At least 10 people have been killed in a suicide bomb attack on a Shia mosque in the Kuwaiti capital.
Dozens of people were injured, with images circulating online of bloodied bodies on the mosque floor amid debris. The blast hit during Friday prayers at the Imam Sadiq Mosque in al-Sawaber, a busy area to the east of Kuwait City.
An Islamic State- (IS) affiliated group said it was behind the attack. IS has carried out similar recent attacks in neighbouring Saudi Arabia and Yemen.

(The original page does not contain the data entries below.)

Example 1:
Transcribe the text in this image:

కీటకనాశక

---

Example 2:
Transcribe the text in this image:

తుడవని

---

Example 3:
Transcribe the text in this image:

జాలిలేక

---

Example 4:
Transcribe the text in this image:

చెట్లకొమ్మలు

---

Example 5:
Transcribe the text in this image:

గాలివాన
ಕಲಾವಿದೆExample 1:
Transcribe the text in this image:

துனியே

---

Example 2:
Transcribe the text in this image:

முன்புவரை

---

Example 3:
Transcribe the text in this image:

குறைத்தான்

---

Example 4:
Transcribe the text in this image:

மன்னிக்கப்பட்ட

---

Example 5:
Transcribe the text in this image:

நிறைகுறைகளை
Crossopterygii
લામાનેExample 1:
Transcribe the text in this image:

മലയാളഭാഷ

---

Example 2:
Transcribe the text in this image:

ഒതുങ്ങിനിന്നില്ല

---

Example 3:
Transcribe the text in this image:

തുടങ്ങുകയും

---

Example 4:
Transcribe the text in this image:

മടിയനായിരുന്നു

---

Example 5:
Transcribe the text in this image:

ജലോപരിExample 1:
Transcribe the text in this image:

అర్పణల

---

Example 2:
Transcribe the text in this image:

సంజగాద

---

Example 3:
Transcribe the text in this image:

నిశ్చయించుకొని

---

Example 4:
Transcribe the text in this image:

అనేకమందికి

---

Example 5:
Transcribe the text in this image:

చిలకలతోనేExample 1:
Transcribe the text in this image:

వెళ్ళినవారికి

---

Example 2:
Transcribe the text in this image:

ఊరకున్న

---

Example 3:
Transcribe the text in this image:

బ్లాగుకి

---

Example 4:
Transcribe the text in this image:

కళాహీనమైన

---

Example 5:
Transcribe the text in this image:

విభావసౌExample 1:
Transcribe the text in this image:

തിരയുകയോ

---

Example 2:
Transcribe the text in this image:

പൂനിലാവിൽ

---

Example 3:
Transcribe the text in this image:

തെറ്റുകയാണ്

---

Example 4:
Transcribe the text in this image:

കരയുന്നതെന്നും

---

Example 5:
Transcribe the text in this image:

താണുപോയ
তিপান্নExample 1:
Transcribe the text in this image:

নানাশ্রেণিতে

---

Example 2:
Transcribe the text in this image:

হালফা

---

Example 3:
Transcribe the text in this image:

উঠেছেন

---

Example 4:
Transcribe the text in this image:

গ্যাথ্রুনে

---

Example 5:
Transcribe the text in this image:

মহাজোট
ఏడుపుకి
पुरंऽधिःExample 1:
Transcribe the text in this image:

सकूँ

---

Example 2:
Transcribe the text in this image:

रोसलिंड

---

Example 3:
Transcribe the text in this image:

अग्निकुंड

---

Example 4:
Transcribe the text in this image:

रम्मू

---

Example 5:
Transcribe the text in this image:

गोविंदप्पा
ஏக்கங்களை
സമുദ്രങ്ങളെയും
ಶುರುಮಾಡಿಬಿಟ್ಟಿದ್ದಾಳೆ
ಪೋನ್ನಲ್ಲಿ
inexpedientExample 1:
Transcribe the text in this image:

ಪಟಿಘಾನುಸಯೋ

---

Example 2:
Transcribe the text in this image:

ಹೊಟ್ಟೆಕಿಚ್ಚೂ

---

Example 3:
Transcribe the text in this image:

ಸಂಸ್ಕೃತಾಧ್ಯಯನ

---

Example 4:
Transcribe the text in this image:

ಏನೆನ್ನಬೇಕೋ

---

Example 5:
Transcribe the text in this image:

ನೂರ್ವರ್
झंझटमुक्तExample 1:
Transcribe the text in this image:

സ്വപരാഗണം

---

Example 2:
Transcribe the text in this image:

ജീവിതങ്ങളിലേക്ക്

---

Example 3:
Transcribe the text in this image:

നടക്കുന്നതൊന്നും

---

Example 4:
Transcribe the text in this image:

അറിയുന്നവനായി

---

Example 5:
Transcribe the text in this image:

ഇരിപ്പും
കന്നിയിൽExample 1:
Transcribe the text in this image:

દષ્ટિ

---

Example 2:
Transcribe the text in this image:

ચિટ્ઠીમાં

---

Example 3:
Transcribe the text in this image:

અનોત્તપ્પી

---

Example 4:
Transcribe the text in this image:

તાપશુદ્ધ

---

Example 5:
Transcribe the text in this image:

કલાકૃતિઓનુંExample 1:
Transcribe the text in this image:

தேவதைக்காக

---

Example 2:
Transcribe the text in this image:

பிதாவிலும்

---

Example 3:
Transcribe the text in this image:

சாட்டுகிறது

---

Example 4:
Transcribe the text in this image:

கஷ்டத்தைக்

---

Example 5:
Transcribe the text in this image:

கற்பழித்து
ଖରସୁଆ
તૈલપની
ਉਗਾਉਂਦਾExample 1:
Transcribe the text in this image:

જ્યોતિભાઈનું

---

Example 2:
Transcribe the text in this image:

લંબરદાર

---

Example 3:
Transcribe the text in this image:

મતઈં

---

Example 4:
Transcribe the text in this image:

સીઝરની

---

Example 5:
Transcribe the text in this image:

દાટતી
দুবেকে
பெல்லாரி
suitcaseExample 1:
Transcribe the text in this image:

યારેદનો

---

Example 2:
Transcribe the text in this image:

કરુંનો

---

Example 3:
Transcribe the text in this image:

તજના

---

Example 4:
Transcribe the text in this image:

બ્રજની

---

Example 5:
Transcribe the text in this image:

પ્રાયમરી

The governor of Kuwait City, Thabet al-Muhanna, told Reuters 10 people had died in the suicide attack. However, the AFP news agency said at least 13 people were killed, with at least 25 people taken to hospital with injuries.
A Kuwaiti MP, who saw the attacker, said the mosque was packed with some 2,000 people when there was a loud explosion, Reuters reported.
"It was obvious from the suicide bomber's body that he was young. He walked into the prayer hall during sujood [kneeling in prayer], he looked... in his 20s, I saw him with my own eyes," Khalil al-Salih told the news agency.
Kuwaiti Prime Minister Sheikh Jaber al-Mubarak al-Sabah said the attack was an attempt to threaten national unity. "But this is too difficult for them and we are much stronger than that," he added.
State TV showed the Kuwaiti Emir, Sheikh Sabah al-Ahmad al-Sabah, visiting the damaged mosque.
An IS affiliate calling itself the Najd Province - the same group that claimed a pair of bombing attacks on Shia mosques in Saudi Arabia in recent weeks - said it was behind the attack.
Sunni-ruled Kuwait has a large Shia minority, which IS considers to be heretics.